The Boeing 797 Could Be A Massive Failure


Photo: AeroNewsX/Paul Schmid

The Boeing Single Aisle Aircraft.

When you read that sentence you probably think of the 737 family and all of the aircraft it includes, however there is another aircraft type produced by Boeing that serves this market: the Boeing 757.


Being first introduced in 1983 with Eastern Airlines, it was produced up until 2001, and is, to this day a backbone aircraft for some airlines, as it allows carriers to fly the so called “long and skinny routes” or long routes that have little demand.


However, the average age of a 757 in the fleet of an American carrier is 21 years old. This means that a lot of the aircraft are nearing retirement age and will need replacement. For over a year now Boeing has been studying the business case for a new single aisle aircraft, dubbed the 797, to replace these planes, however it seems like Airbus has beat them to it!

Photo by Airbus

The A321XLR

During the 2019 Paris Air Show Airbus announced the brand new A321XLR. This new variant of the already existing A321Neo is made to have a much bigger range, being able to fly 4,700 miles! It also carries 206 passengers in a typical two class configuration. This plane gained a lot of attention during the Paris Air Show 2019, with a total of over 200 orders being placed during the entire show.

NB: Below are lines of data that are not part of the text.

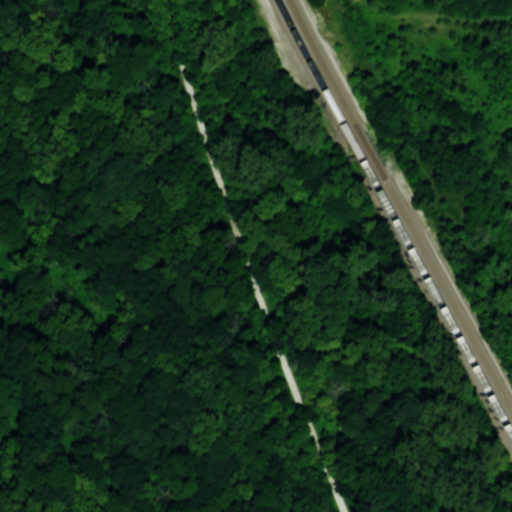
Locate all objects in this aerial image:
road: (168, 23)
railway: (311, 63)
railway: (326, 65)
road: (190, 95)
railway: (363, 161)
railway: (379, 164)
road: (118, 192)
park: (406, 216)
park: (226, 263)
railway: (455, 303)
railway: (447, 315)
road: (268, 329)
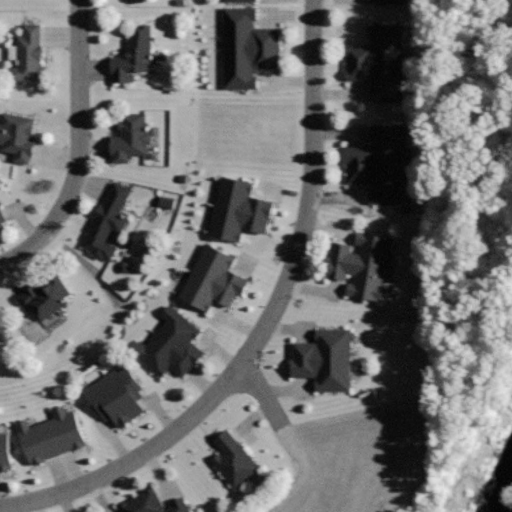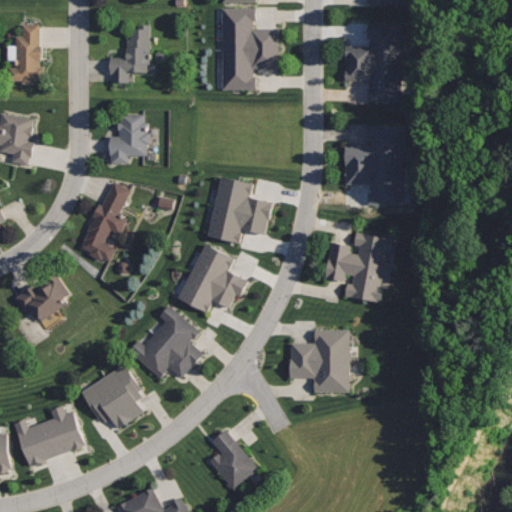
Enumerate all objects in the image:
building: (240, 1)
building: (242, 1)
building: (387, 1)
building: (388, 2)
building: (247, 47)
building: (250, 49)
building: (27, 54)
building: (134, 54)
building: (31, 56)
building: (136, 57)
building: (377, 62)
building: (380, 64)
building: (17, 135)
building: (131, 136)
building: (19, 137)
building: (133, 139)
road: (78, 147)
building: (378, 162)
building: (381, 164)
building: (170, 202)
building: (238, 209)
building: (242, 210)
building: (3, 215)
building: (110, 221)
building: (108, 223)
building: (362, 264)
building: (366, 265)
building: (214, 278)
building: (217, 279)
building: (46, 294)
building: (49, 298)
road: (263, 324)
building: (170, 343)
building: (174, 346)
building: (325, 358)
building: (328, 359)
building: (116, 394)
building: (120, 396)
road: (262, 396)
building: (51, 435)
building: (56, 436)
building: (5, 452)
building: (234, 459)
building: (237, 460)
building: (154, 504)
building: (154, 504)
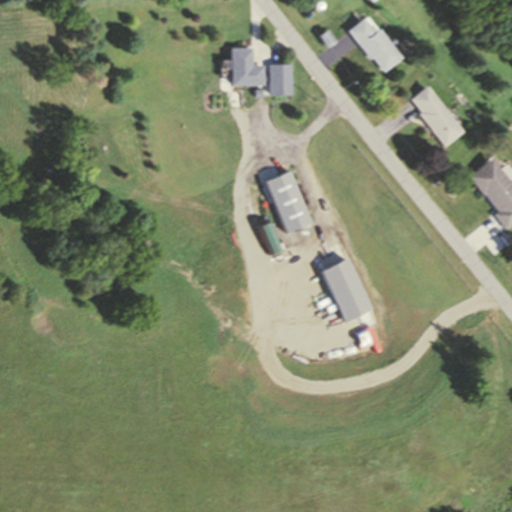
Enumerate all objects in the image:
building: (372, 42)
building: (371, 43)
road: (255, 44)
building: (239, 67)
building: (239, 67)
building: (277, 77)
building: (277, 78)
building: (433, 115)
building: (434, 116)
road: (295, 142)
road: (387, 152)
building: (494, 189)
building: (494, 191)
building: (281, 201)
building: (281, 201)
crop: (225, 323)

So, what exactly distinguishes this variant from the already existing NEO and LR versions? Well, it's equipped with extra fuel tanks and due to the high efficiency of the NEO and the increased capacity of the A321 it fits in perfectly to replace the 757!

Image by FlightGlobal

Who has ordered it?

Currently the biggest customers of the type are American Airlines, Indigo Partners and the Qantas Group. Although both Delta and United have yet to place an order, the step up from American Airlines really shows the potential the plane has. With a huge potential for flights over the Atlantic, the A321XLR has a bright future ahead of it, but this does bring up one question...

Is Boeing still considering the NMA?

Having already invested a considerably large $15bn into the project, it’s unlikely that the company will just scrap the project, but with the 737MAX now taking the stage, it's looking very likely that the announced 2025 entry will be delayed.


In turn this means that when the 797 is ready to enter the market, a lot of the existing 757s will have been already retired, or very old. Which means airlines will likely have already replaced their planes, or will be in the process of doing so, with this leading us back to the A321XLR.

In truth only time can tell what will happen but if Boeing doesn’t act fast, it’s very likely that the A321XLR will gain even more ground on it, making it even more difficult for Boeing to launch their aircraft.